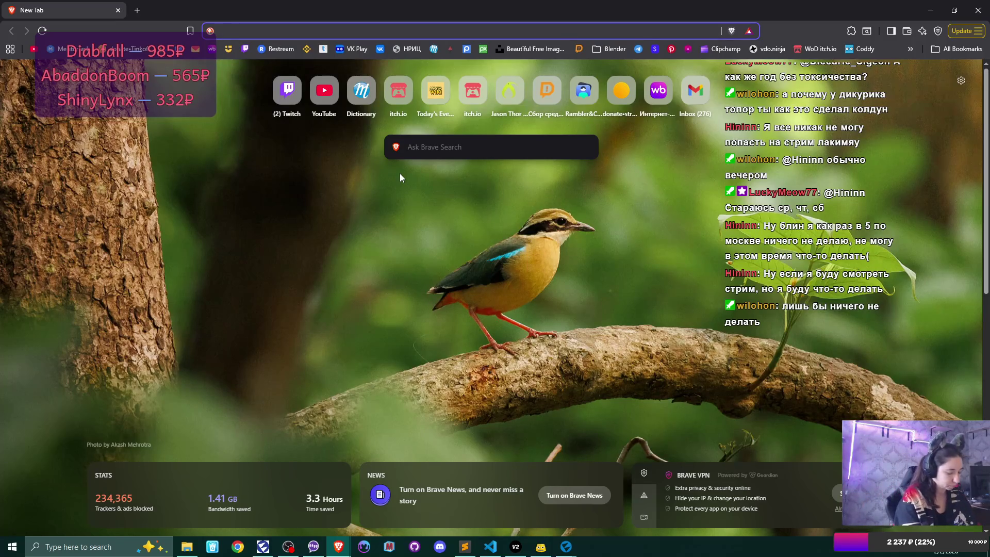
{"action": "left_click", "coordinate": [34, 48]}
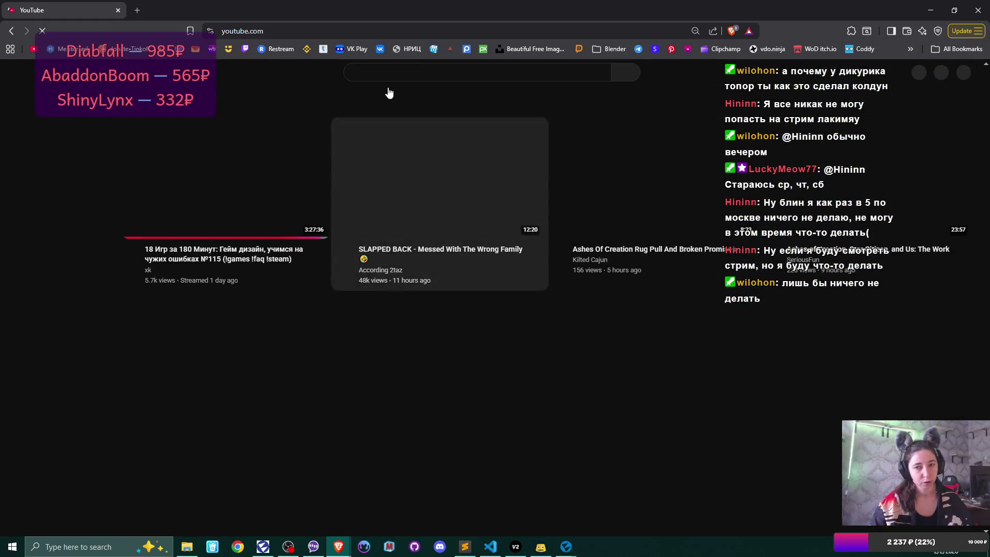
{"action": "left_click", "coordinate": [394, 73]}
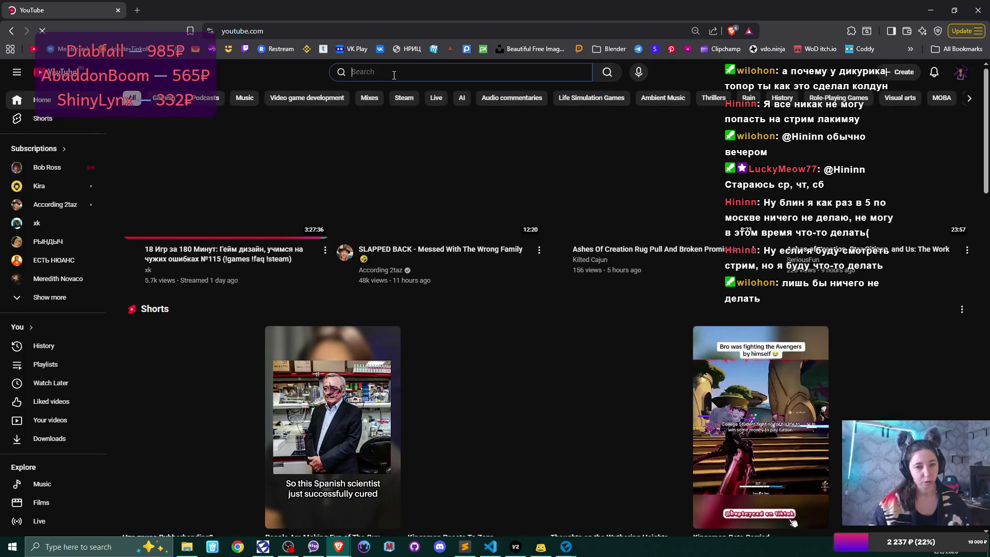
{"action": "type", "text": "stick"}
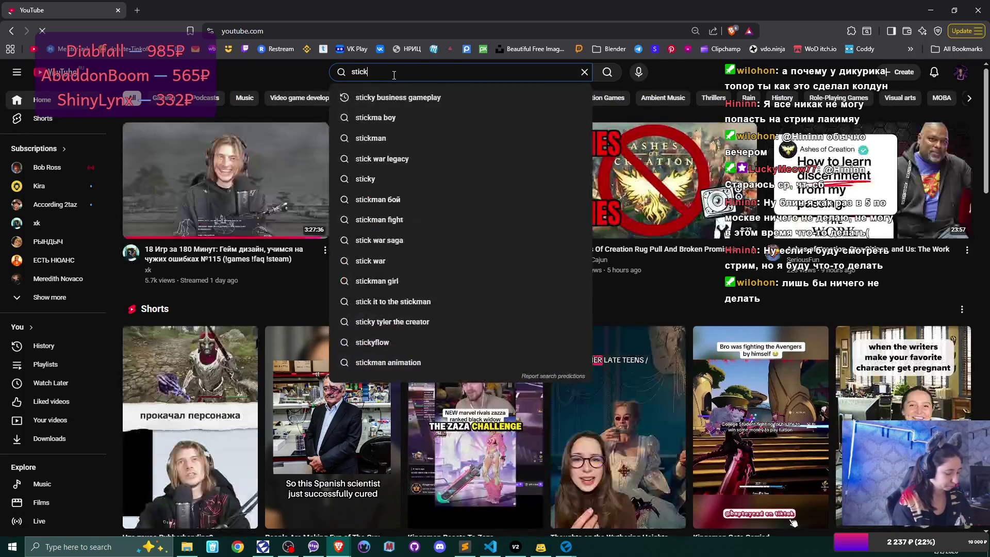
{"action": "type", "text": "y business"}
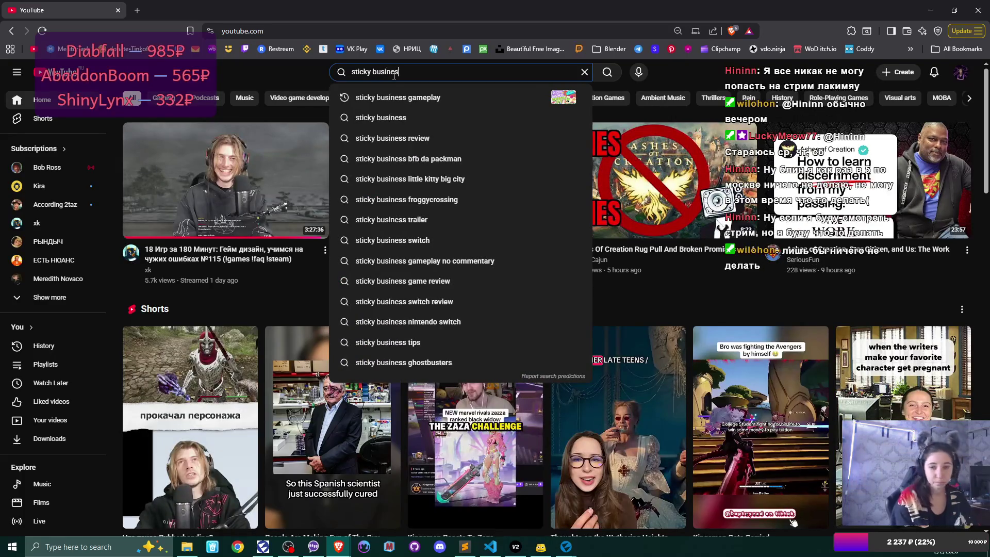
{"action": "key", "text": "Return"}
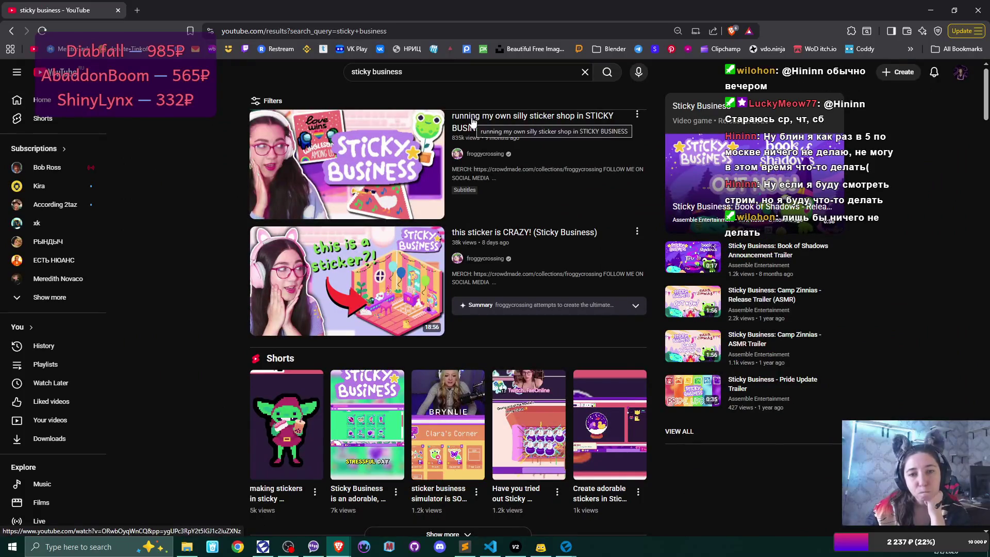
Scroll the results and open the 'Let's get back to Sticky Business!' video.
{"action": "scroll", "coordinate": [415, 256], "scroll_direction": "down", "scroll_amount": 7}
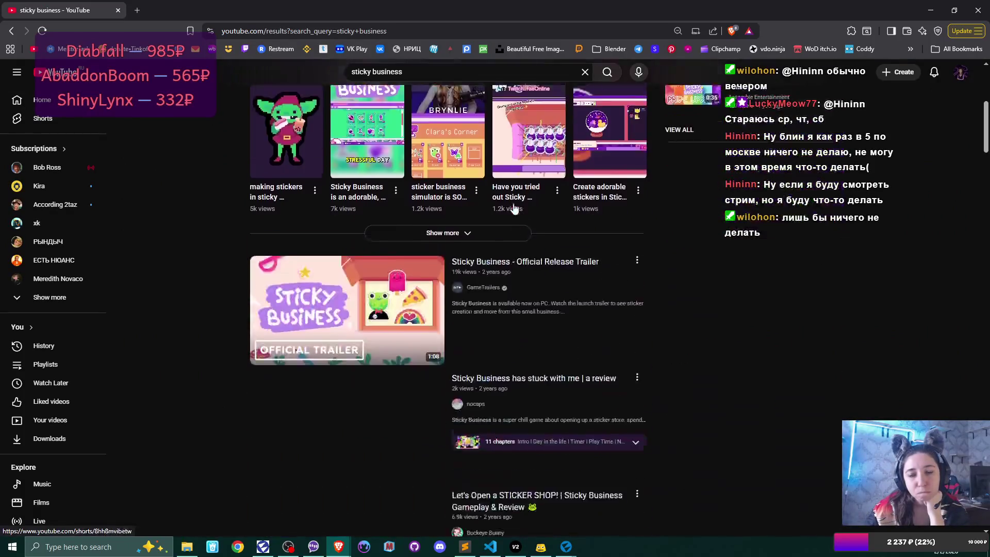
{"action": "scroll", "coordinate": [500, 221], "scroll_direction": "down", "scroll_amount": 2}
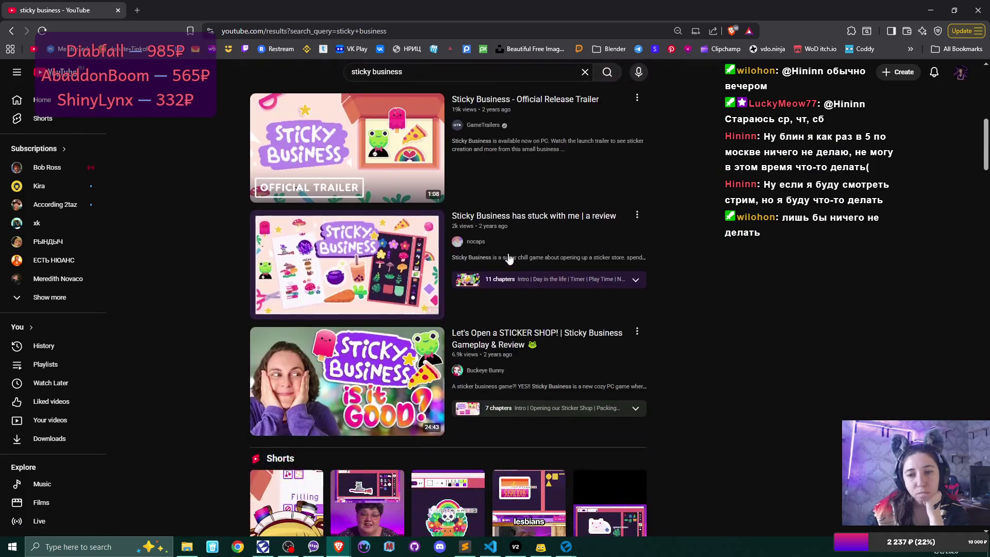
{"action": "mouse_move", "coordinate": [500, 221]}
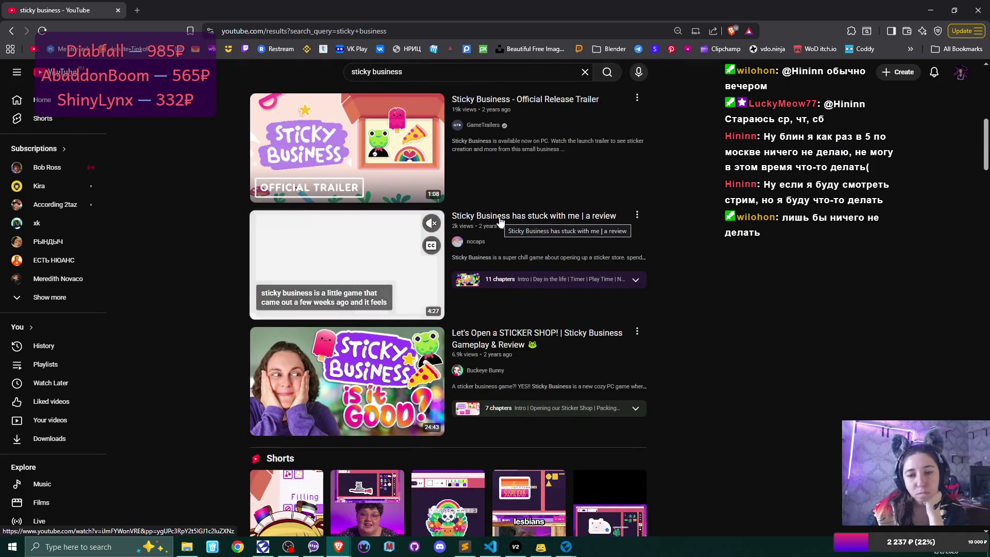
{"action": "scroll", "coordinate": [599, 250], "scroll_direction": "down", "scroll_amount": 10}
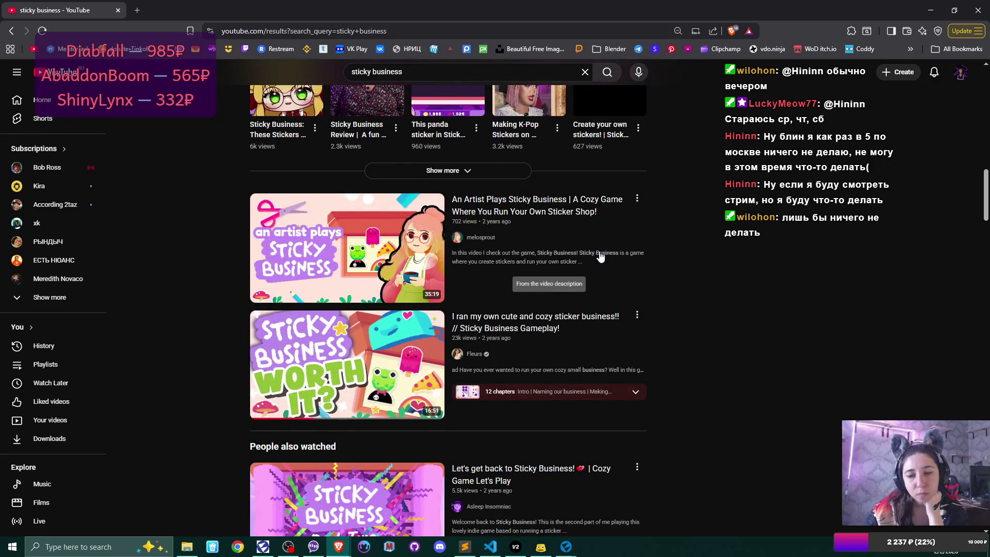
{"action": "scroll", "coordinate": [599, 255], "scroll_direction": "down", "scroll_amount": 1}
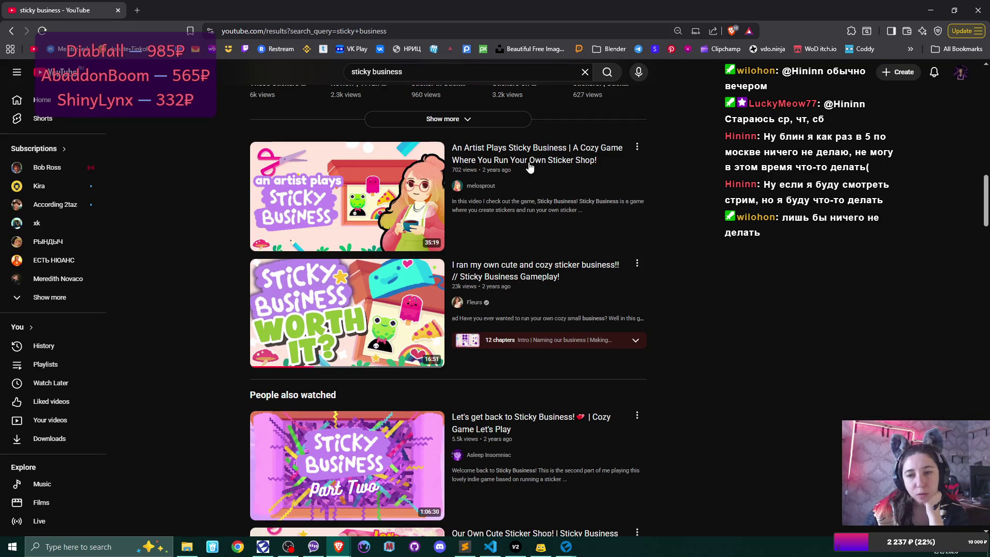
{"action": "scroll", "coordinate": [531, 196], "scroll_direction": "down", "scroll_amount": 2}
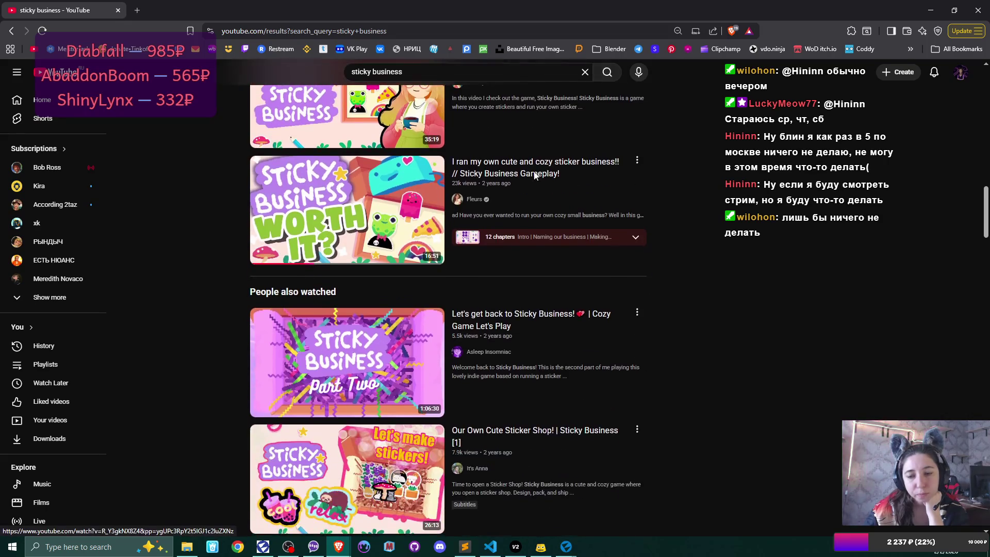
{"action": "left_click", "coordinate": [495, 328]}
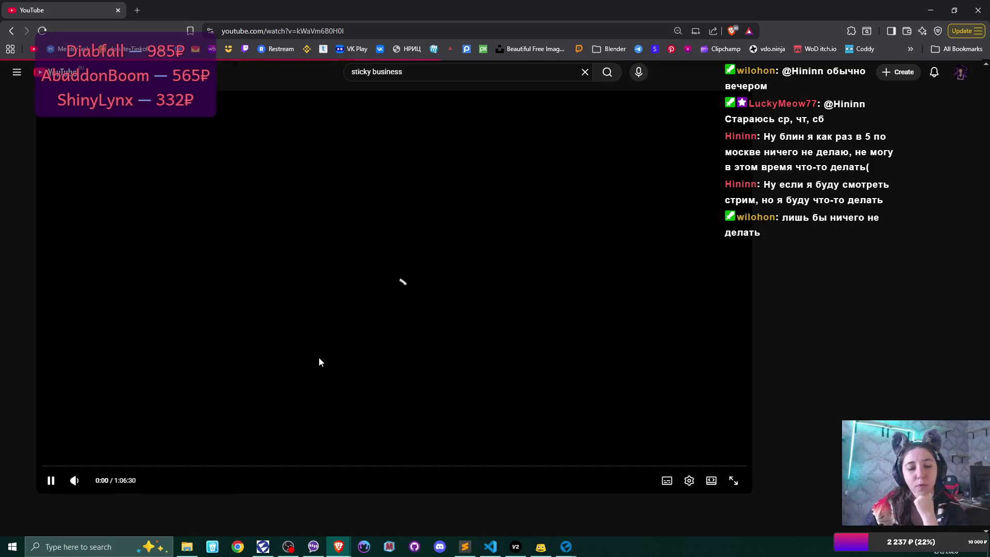
Skip the video ahead to about 3:14, mute it, and hold for 2x playback.
{"action": "left_click", "coordinate": [77, 466]}
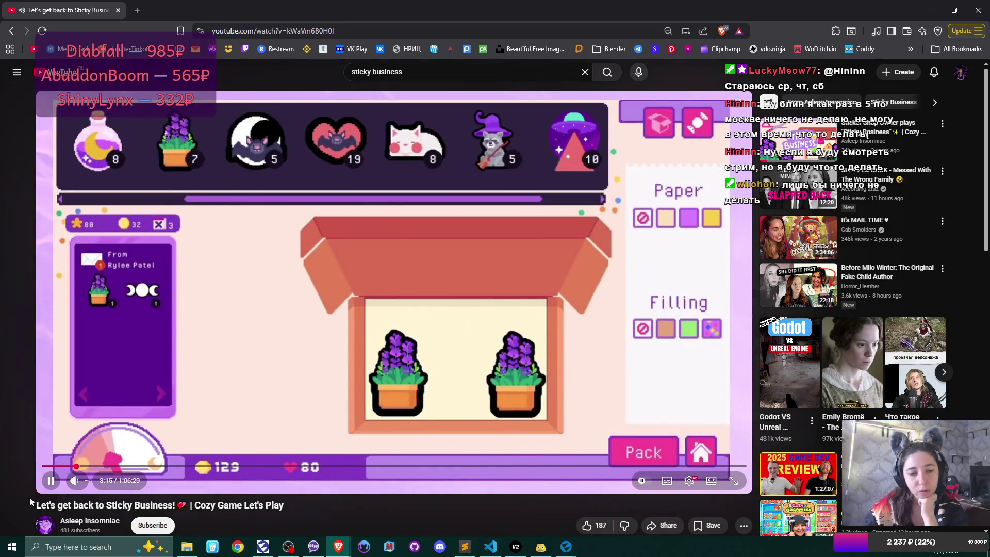
{"action": "left_click", "coordinate": [74, 480]}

==================================================

◆ **Directions**:
The number of lines above containing the word "video" is all that should be returned.

◆ **Output for this task**:
2